• [Excerpted records]
────────────────
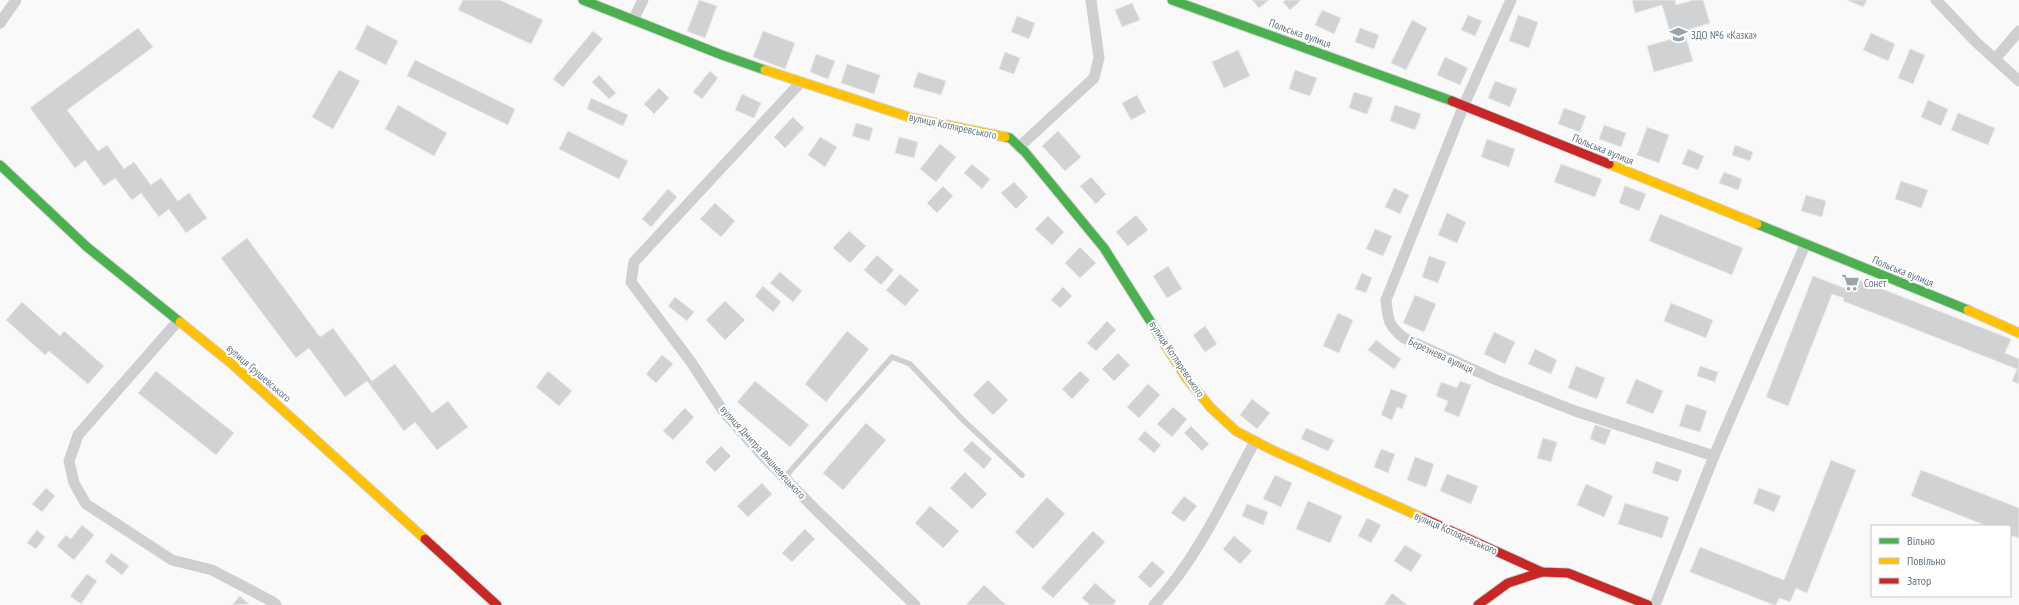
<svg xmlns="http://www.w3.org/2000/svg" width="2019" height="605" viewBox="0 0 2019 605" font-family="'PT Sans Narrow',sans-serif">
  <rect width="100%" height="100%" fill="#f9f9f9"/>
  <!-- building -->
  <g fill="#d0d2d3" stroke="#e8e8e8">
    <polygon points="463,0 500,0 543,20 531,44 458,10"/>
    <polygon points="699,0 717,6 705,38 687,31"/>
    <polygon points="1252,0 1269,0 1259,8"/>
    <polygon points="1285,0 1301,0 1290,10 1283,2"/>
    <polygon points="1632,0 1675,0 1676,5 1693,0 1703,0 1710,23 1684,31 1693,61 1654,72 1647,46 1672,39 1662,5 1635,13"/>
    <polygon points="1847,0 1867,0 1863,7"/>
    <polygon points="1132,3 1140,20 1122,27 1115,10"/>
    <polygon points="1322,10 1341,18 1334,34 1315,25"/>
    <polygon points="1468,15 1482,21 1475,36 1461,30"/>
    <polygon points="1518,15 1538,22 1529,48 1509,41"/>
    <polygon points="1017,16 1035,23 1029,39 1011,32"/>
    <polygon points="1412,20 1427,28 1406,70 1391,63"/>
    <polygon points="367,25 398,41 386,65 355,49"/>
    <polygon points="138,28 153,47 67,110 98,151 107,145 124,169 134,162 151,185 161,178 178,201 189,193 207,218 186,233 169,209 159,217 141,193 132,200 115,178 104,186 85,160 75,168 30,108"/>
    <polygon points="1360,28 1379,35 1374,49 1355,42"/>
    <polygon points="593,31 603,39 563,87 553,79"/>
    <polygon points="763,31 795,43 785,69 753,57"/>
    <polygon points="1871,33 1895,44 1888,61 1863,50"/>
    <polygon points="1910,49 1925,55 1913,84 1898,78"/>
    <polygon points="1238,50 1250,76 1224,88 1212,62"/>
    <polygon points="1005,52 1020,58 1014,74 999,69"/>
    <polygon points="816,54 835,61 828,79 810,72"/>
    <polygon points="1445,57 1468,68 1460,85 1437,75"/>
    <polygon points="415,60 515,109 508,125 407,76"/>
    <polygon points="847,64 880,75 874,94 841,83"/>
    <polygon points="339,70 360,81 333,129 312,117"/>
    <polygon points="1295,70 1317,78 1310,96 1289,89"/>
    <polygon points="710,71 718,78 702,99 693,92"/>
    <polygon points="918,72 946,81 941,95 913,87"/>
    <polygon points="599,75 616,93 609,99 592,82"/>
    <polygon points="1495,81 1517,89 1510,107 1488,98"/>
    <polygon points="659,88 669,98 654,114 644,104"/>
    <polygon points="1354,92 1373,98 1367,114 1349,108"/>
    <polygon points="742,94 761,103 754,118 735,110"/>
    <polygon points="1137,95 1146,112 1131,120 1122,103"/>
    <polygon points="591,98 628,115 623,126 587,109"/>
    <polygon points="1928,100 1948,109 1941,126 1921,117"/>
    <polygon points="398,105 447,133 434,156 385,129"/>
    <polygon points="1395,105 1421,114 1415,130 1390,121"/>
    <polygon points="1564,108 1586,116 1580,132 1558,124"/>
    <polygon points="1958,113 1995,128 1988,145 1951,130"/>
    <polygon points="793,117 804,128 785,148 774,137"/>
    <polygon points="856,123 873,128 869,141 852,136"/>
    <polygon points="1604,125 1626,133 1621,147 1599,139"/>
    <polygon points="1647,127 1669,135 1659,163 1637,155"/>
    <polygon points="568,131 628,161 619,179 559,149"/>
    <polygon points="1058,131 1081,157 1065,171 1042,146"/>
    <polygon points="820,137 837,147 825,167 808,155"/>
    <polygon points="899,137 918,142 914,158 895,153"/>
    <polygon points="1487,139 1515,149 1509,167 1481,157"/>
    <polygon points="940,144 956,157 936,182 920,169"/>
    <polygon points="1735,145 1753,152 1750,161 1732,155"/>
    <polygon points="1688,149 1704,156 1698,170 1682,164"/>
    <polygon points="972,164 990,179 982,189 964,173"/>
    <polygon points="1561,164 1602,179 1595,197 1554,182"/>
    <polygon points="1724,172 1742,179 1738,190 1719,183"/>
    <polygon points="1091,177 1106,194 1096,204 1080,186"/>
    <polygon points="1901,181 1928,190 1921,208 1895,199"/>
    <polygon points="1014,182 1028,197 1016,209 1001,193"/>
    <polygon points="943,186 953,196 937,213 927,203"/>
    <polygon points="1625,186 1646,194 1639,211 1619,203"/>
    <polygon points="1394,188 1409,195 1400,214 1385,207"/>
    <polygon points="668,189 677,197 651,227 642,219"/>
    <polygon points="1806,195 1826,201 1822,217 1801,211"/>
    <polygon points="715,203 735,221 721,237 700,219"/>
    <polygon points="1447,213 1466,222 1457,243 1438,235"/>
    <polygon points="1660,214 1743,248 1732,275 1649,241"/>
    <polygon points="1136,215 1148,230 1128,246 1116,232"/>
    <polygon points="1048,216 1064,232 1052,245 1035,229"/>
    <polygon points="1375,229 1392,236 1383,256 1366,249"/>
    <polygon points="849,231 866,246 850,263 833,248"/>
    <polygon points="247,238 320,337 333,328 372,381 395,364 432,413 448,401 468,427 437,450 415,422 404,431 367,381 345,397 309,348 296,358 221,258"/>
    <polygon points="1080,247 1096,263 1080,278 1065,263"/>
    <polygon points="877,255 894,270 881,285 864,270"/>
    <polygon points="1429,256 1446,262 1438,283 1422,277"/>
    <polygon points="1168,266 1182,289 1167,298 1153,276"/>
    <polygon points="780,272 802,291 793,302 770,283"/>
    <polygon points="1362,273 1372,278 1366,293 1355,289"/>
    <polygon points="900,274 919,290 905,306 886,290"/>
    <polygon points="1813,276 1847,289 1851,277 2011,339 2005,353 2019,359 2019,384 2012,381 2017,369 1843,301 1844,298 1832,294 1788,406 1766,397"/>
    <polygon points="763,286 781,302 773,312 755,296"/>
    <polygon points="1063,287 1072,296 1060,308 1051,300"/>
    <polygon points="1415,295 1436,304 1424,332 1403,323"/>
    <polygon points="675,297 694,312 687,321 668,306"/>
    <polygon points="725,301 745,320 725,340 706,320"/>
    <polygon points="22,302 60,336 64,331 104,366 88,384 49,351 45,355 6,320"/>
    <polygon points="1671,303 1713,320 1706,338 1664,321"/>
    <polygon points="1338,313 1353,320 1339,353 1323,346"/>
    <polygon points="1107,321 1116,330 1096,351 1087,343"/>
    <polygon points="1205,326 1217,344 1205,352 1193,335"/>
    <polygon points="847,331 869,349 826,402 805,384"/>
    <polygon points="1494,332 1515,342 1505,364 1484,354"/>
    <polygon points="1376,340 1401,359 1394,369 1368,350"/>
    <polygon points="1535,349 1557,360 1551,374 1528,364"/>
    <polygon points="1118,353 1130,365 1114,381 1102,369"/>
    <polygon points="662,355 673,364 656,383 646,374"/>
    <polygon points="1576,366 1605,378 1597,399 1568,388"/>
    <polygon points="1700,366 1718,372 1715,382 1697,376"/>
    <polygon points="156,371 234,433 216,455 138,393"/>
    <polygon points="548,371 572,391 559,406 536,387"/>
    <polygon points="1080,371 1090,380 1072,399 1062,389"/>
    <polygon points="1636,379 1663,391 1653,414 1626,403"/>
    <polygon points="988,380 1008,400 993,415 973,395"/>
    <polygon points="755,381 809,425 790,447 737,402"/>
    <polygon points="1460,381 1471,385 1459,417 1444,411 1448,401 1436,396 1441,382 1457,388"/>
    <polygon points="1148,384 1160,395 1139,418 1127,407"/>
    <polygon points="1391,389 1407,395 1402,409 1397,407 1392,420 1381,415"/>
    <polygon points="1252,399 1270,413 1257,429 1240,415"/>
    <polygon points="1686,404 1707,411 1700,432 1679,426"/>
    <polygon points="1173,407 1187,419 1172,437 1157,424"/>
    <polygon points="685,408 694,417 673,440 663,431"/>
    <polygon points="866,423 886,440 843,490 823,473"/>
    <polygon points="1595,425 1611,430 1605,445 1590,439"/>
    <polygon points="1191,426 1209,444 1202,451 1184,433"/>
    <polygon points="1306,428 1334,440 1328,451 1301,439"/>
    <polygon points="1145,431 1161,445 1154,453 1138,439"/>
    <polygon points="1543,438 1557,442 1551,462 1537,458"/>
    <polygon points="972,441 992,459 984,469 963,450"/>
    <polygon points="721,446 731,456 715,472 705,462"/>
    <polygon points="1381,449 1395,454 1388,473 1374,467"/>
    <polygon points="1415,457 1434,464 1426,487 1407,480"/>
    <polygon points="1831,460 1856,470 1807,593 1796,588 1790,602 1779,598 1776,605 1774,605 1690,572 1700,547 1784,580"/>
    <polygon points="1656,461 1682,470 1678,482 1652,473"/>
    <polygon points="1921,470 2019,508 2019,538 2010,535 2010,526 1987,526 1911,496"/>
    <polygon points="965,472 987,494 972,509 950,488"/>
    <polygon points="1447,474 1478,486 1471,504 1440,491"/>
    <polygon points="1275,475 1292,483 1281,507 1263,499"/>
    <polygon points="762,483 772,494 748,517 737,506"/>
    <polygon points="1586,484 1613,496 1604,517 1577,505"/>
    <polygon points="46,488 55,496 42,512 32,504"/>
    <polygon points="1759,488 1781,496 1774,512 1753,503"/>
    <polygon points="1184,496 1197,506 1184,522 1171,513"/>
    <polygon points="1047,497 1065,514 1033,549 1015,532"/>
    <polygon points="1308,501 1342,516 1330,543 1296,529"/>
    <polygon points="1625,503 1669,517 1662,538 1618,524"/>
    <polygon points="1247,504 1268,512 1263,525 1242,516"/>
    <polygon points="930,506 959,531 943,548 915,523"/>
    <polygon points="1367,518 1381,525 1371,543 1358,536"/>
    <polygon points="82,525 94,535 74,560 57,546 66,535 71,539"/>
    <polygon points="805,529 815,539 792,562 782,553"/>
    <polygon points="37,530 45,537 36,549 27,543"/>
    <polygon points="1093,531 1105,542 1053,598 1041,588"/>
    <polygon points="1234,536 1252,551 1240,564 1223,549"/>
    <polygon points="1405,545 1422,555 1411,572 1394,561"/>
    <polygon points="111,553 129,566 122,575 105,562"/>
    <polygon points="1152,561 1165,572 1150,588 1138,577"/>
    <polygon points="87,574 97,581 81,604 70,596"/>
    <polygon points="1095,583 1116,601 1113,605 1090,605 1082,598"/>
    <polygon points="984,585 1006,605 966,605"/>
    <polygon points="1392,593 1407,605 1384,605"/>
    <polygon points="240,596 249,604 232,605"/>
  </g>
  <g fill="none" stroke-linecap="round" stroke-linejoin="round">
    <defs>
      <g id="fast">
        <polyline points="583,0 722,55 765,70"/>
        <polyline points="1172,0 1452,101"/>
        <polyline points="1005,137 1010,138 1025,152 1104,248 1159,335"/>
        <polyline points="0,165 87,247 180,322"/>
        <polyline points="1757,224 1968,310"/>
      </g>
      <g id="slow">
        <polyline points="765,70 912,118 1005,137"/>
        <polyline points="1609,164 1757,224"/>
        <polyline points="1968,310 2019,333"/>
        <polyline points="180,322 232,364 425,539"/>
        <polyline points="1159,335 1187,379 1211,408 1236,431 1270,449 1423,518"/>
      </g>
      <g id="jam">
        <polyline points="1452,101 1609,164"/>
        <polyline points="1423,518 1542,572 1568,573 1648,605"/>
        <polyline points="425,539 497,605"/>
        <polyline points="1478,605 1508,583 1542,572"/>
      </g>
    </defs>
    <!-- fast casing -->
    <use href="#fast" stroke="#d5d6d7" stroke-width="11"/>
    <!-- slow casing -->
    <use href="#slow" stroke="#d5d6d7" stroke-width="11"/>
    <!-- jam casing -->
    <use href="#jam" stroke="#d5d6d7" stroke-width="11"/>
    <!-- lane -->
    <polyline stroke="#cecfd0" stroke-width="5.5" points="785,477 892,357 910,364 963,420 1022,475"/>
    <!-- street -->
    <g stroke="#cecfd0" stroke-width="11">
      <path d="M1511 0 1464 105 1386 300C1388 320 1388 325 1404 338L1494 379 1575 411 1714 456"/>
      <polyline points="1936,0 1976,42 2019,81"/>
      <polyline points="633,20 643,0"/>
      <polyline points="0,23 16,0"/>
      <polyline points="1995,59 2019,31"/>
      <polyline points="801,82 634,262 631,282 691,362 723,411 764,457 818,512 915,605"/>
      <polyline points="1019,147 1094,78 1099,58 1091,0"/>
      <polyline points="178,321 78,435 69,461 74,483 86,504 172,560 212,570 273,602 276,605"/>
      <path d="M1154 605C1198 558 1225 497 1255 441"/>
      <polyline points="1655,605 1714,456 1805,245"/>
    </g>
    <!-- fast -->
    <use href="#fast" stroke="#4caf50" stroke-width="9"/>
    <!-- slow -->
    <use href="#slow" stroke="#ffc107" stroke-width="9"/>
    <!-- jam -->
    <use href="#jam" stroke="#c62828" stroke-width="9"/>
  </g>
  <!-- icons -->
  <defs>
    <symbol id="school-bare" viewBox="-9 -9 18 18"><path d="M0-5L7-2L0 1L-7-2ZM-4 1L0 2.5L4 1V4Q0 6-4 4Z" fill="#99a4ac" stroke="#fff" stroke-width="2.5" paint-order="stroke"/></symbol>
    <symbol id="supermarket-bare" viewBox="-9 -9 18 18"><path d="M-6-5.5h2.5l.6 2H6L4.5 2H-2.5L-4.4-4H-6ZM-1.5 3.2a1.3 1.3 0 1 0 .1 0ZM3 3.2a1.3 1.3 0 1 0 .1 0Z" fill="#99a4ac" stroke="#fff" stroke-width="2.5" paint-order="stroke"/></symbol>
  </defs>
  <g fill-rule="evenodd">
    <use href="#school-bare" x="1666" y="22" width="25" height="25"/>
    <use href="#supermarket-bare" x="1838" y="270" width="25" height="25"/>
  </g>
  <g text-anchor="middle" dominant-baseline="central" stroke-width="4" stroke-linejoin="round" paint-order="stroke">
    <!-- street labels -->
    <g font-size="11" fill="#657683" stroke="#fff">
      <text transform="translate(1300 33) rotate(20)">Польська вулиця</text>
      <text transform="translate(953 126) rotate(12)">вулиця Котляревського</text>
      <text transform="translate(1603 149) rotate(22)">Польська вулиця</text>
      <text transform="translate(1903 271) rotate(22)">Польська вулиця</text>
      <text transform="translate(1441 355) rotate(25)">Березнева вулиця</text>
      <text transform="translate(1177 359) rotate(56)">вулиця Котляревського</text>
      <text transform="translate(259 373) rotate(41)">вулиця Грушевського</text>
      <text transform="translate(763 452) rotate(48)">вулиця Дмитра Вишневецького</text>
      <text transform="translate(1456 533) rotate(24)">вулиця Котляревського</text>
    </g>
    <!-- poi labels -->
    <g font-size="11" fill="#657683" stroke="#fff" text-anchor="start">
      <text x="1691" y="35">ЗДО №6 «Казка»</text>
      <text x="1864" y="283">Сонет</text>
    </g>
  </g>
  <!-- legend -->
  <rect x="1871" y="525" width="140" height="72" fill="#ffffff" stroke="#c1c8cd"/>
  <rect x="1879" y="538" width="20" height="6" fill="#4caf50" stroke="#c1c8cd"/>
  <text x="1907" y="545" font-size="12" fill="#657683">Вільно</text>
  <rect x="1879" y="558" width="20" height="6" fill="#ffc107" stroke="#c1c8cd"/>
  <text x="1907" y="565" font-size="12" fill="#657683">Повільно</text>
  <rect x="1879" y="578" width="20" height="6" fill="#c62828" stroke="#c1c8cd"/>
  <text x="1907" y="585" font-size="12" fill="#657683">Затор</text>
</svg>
────────────────
• [Aim of the exercise]
Your task is to copy every line of the entries that contains the string "round".

• [Output below]
  <g fill="none" stroke-linecap="round" stroke-linejoin="round">
  <g text-anchor="middle" dominant-baseline="central" stroke-width="4" stroke-linejoin="round" paint-order="stroke">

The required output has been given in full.